Ao verificar o semáforo fechado, vêem uma mãe empurrando um carrinho de bebê na faixa de pedestre. Não há mais que 150 metros entre o carro que segue acelerando e a mãe com o carrinho. Há muita distância entre os dois e tempo para que ela chegue com segurança no canteiro central da Faria Lima. Basta apressar o passo por simples segurança. Mas o carro segue acelerando, trocando marchas, patinando rodas, no meio da avenida. A mãe acelera o passo, mas ainda está a meio caminho para cruzar a avenida. E então, os dois funcionários percebem que ali começa uma caçada.

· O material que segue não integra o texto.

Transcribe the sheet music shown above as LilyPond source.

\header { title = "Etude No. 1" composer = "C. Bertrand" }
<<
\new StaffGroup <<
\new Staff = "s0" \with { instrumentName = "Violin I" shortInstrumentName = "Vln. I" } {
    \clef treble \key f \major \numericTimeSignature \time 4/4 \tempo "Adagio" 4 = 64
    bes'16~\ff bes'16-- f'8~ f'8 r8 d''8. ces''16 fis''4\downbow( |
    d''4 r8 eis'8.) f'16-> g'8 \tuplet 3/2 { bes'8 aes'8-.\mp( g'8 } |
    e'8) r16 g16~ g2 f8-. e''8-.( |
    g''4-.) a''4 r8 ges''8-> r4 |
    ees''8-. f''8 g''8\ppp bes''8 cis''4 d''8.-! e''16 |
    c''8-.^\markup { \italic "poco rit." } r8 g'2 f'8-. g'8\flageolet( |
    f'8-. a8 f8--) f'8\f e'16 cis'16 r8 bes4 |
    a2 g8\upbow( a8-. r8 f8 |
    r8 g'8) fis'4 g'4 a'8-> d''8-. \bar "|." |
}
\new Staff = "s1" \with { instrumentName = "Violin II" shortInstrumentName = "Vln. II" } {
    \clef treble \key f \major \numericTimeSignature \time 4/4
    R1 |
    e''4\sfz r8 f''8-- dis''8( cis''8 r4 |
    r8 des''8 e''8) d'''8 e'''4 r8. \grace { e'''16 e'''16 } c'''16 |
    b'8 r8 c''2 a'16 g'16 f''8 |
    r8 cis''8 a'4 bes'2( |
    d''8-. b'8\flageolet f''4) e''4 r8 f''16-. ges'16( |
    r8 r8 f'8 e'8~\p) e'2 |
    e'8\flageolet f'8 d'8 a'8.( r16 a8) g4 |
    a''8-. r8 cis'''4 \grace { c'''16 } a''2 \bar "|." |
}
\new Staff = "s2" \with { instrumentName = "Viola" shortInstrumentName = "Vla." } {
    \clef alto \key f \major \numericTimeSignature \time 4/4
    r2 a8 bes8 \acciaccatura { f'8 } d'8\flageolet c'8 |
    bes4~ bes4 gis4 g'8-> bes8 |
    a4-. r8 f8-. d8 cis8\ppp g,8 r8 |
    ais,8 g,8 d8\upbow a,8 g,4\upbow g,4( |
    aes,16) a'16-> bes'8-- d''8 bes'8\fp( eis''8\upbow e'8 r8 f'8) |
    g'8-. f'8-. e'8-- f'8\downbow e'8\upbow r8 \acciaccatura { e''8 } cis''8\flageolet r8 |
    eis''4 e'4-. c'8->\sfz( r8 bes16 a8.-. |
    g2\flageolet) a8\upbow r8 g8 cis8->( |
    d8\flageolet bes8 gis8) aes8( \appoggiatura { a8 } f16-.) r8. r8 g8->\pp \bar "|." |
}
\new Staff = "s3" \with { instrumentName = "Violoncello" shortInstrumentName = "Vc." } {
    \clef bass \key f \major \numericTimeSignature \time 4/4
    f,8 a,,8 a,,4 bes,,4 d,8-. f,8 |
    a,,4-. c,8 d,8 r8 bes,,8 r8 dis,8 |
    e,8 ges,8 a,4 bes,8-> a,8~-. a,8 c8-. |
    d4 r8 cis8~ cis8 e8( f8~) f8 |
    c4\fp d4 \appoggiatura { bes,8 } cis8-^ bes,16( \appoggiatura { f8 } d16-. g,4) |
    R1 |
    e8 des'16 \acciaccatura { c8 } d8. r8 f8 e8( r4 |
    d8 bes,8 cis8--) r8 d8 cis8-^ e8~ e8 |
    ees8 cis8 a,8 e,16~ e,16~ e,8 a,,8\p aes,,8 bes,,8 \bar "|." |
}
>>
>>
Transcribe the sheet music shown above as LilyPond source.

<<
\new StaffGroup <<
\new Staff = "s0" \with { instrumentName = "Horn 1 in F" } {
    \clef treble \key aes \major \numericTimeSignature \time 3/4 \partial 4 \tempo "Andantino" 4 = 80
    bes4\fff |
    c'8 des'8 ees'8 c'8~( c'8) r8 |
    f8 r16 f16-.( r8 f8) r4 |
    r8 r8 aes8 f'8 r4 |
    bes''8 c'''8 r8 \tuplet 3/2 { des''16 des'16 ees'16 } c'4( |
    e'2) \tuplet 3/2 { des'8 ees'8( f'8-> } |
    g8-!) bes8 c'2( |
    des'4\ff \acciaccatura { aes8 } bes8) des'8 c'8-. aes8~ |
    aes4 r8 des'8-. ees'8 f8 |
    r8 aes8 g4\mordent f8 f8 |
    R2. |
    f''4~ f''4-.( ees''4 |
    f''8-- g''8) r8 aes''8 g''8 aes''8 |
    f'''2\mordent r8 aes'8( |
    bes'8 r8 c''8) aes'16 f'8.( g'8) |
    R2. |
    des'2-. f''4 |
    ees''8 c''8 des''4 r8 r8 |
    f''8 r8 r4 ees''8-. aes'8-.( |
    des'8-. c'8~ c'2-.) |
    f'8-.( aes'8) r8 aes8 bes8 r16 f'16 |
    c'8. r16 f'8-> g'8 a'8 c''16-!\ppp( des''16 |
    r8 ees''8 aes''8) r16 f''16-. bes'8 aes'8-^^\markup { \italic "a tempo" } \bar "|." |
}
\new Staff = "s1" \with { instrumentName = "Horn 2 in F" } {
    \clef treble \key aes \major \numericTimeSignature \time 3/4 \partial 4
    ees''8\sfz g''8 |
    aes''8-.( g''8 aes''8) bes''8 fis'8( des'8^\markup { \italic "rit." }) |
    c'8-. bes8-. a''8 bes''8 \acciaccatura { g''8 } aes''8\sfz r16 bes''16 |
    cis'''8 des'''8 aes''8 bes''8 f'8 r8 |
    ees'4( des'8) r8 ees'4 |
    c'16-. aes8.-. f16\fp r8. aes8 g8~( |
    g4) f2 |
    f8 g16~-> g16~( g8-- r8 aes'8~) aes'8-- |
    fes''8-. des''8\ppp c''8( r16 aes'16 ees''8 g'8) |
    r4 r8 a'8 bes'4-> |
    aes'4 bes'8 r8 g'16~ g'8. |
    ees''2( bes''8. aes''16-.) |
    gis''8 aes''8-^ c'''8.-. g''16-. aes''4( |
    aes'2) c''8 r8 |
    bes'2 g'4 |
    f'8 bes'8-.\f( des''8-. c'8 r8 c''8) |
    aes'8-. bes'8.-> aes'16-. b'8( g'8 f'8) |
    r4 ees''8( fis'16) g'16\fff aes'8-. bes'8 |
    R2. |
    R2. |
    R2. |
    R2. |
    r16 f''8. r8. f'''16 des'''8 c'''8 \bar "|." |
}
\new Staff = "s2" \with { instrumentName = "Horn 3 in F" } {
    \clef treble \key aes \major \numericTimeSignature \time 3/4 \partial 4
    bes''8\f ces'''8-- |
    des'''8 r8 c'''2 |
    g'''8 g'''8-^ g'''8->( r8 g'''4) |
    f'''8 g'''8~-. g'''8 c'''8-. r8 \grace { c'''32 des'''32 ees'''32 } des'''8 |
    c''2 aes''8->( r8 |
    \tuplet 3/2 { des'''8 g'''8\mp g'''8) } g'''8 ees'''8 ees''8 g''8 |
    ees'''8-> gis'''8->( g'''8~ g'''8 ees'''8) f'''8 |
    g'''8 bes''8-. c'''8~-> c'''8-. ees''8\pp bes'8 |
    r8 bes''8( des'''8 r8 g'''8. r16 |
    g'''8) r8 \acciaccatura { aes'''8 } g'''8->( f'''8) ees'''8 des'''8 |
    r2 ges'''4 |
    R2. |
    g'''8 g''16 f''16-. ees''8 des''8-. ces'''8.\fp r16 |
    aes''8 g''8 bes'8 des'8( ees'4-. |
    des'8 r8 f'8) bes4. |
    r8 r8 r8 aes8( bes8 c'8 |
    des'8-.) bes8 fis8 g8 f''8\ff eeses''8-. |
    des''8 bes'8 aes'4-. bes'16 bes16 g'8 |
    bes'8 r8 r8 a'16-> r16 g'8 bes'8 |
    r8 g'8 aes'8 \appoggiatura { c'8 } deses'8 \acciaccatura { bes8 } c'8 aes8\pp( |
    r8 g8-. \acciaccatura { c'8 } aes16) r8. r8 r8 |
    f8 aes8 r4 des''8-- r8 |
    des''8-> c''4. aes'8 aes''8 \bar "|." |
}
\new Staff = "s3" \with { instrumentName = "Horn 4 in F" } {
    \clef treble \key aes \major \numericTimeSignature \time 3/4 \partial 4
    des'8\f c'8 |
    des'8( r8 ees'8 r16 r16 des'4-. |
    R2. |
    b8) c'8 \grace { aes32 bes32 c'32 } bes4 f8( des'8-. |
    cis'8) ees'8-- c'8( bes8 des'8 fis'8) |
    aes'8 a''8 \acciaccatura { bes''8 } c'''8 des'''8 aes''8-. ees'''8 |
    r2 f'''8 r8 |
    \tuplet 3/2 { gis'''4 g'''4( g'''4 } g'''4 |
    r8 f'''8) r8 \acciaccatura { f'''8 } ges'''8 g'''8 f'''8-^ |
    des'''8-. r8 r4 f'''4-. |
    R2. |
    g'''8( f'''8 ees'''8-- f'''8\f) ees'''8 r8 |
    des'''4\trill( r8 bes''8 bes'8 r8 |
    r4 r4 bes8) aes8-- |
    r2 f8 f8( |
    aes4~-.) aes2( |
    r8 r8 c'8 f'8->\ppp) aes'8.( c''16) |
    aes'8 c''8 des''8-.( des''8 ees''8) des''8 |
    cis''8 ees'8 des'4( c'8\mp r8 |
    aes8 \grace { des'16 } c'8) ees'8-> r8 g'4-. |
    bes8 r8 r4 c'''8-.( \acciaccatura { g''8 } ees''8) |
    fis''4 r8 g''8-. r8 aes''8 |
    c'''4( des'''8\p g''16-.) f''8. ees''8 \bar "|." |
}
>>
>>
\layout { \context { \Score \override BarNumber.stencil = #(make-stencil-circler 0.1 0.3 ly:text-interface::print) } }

O carro vai mudando suavemente sua trajetória para esquerda, seguindo claramente a fuga daquela mãe. Ela aperta mais o passo, e logo, em desespero passa a correr. O carrinho de bebe chacoalha, pula, balança ao passar sobre cada uma das faixas brancas pintadas no asfalto. Os dois funcionários perdem o fôlego. Lá vem ele; 40, 25, 10 metros entre o carro que voa e a mãe, tão próxima de alcançar a segurança da calçada central. Há um macabro silêncio que começa na fração de segundo em que o carro encobre a visão da mãe e do carrinho de bebe. O carro faz um movimento brusco em cima dela, e se pode ouvir o gritar dos pneus. Mas o que foi aquele barulho? Grito da mãe? O silêncio apavorante se estende até quando as pessoas percebem que o carro já havia cruzado a rua. Constatam que não se ouviu o barulho seco do impacto contra o corpo. Concluem que não houve um corpo voando. Suas mentes voltam à realidade, voltam à vida. A visão do carro se perde desembestada pela Faria Lima. A mãe, ajoelhada e curvada, com o carrinho de bebe já sobre a calçada, tem suas pernas e pés ainda sobre a última listra branca da faixa de pedestre. Ela respira tão fundo que é possível ver seu ventre entrar nas costelas, olha para seu bebê, põe-se trêmula em pé, empurrando o carrinho mais alguns metros para a segurança do meio da vegetação, no canteiro central. Senta-se e chora silenciosamente, rosto aflito e deformado; choro que mal os funcionários podiam ouvir, mas que doía longe.